In the Apache Doris Pipeline execution engine, the execution plan tree of each Instance is split into multiple Pipeline Tasks, which are scheduled and executed by a custom Pipeline scheduler. When the number of Pipeline Tasks is large, how these Tasks are scheduled across threads and CPU cores becomes an important factor that affects execution performance.

The Pipeline Tracing tool observes the scheduling process for a specific query or time period, making it easier to analyze performance and locate bottlenecks.

Usage Steps

1. Record Scheduling Data

Use HTTP interfaces to control whether and how a BE records the scheduling process. These settings only affect the target BE.

PurposeHTTP Command
Disable Pipeline Tracing recordingcurl -X POST http://{be_host}:{http_port}/api/pipeline/tracing?type=disable
Produce one record per querycurl -X POST http://{be_host}:{http_port}/api/pipeline/tracing?type=perquery
Produce a tracing record over a fixed periodcurl -X POST http://{be_host}:{http_port}/api/pipeline/tracing?type=periodic
Set the period length (in seconds)curl -X POST http://{be_host}:{http_port}/api/pipeline/tracing?dump_interval=60

Command examples:

# Disable Pipeline Tracing recording
curl -X POST http://{be_host}:{http_port}/api/pipeline/tracing?type=disable

# Produce one record per query
curl -X POST http://{be_host}:{http_port}/api/pipeline/tracing?type=perquery

# Produce a tracing record over a fixed period
curl -X POST http://{be_host}:{http_port}/api/pipeline/tracing?type=periodic

# Set the period length to 60 seconds
curl -X POST http://{be_host}:{http_port}/api/pipeline/tracing?dump_interval=60

2. Convert the Data Format

The recorded data is written to the log/tracing directory of the corresponding BE. Use the conversion script in doris/tools/pipeline-tracing/ to convert the raw data into a JSON format that Perfetto can load:

cd doris/tools/pipeline-tracing/
python3 origin-to-show.py -s <SOURCE_FILE> -d <DEST>.json

Parameters:

ParameterMeaning
-s <SOURCE_FILE>Path to the raw tracing file generated by the BE
-d <DEST>.jsonPath to the output JSON file for visualization

For more detailed usage, see the README.md file in that directory.

3. Visualize in Perfetto

  1. Open Perfetto.

  2. Click Open trace file and select the JSON file generated in the previous step.
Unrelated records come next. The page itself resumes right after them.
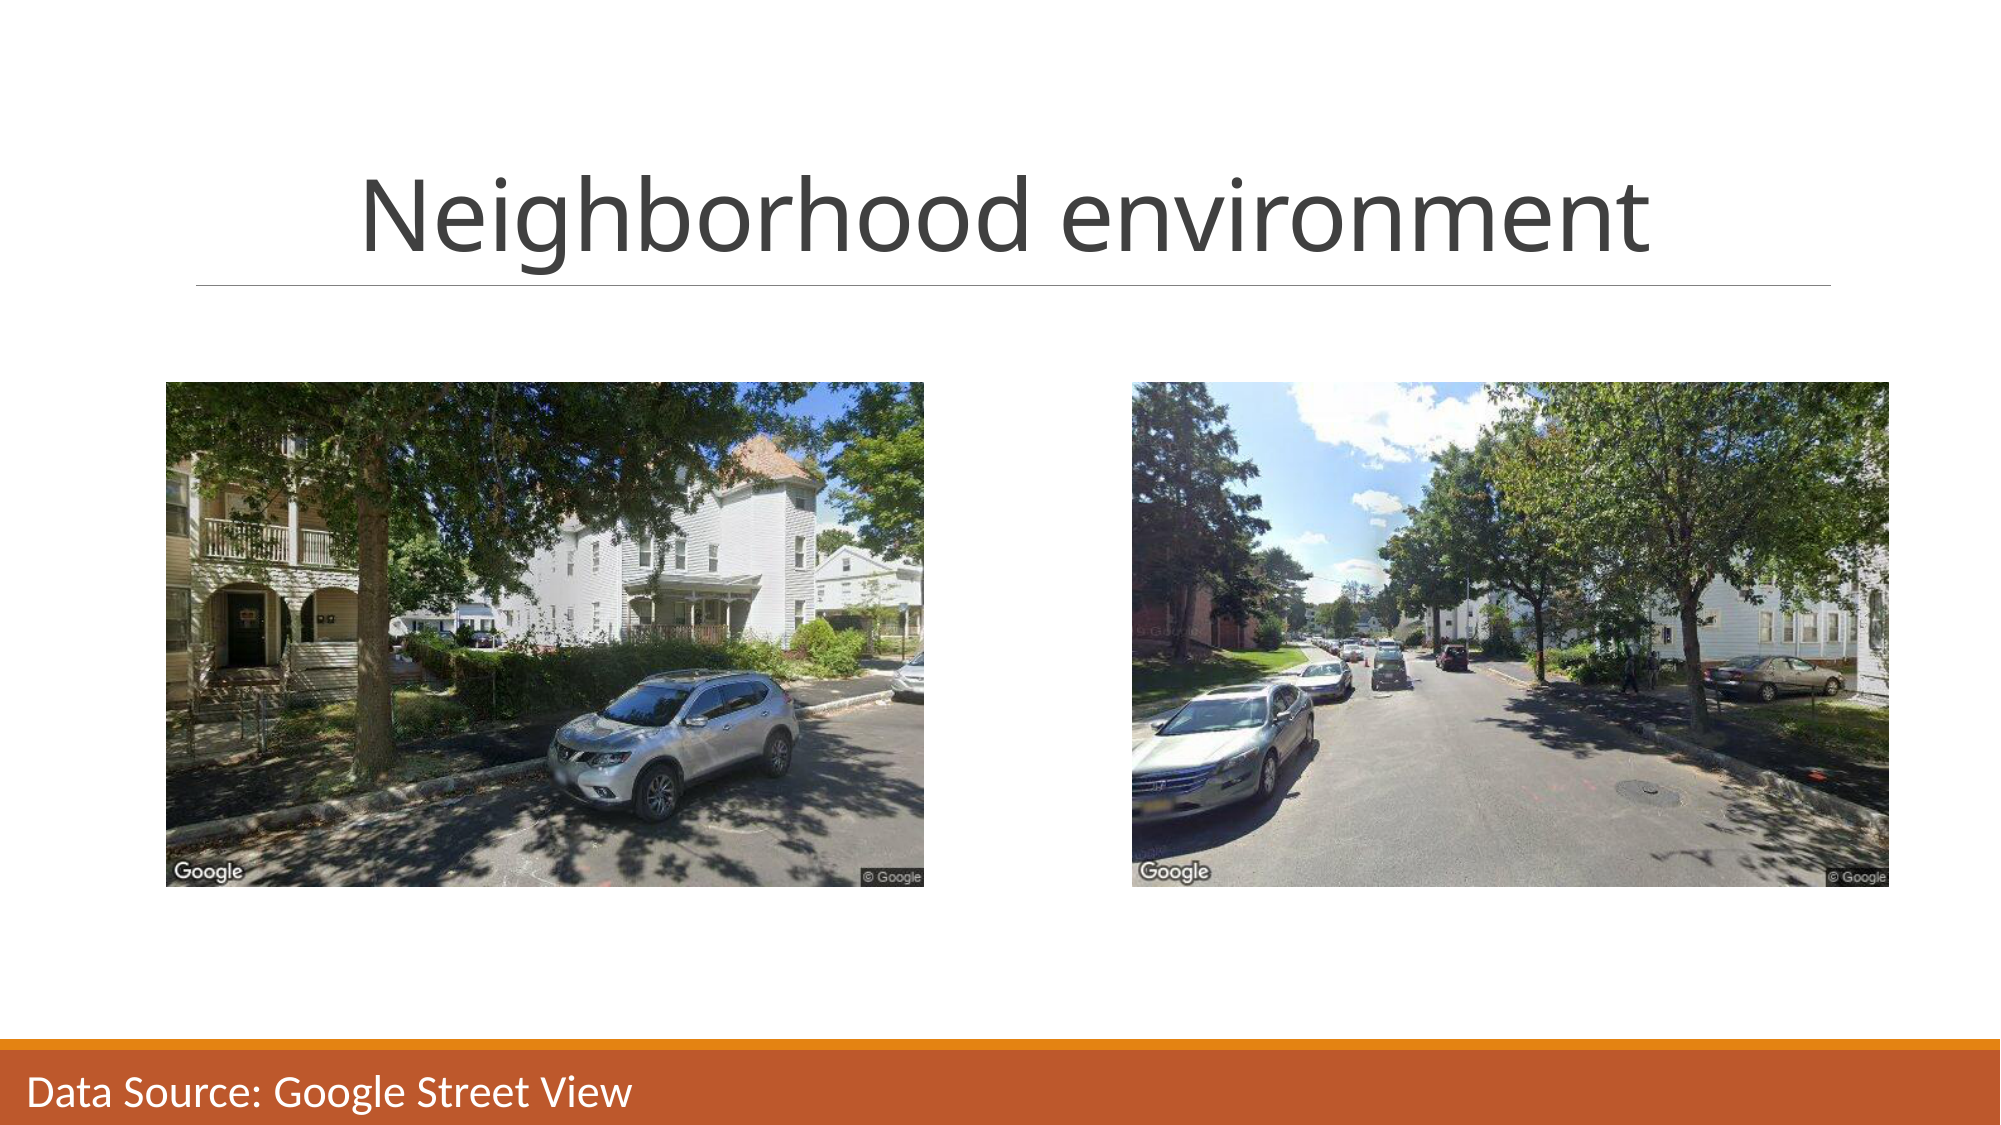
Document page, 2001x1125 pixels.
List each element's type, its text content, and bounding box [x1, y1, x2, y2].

picture [1131, 381, 1890, 888]
picture [165, 381, 924, 888]
title Neighborhood environment [180, 96, 1830, 280]
list Data Source: Google Street View [13, 1060, 1664, 1125]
  3. View the scheduling result:

    Perfetto can also show how the same Task is scheduled across CPU cores:

FAQ

Q: Where are the tracing files?

They are in the log/tracing directory of the corresponding BE. The file name contains a timestamp and query information.

Q: Does enabling Pipeline Tracing affect performance?

It introduces some overhead. Enable it only during scheduling investigation, and disable it with type=disable once the investigation is complete.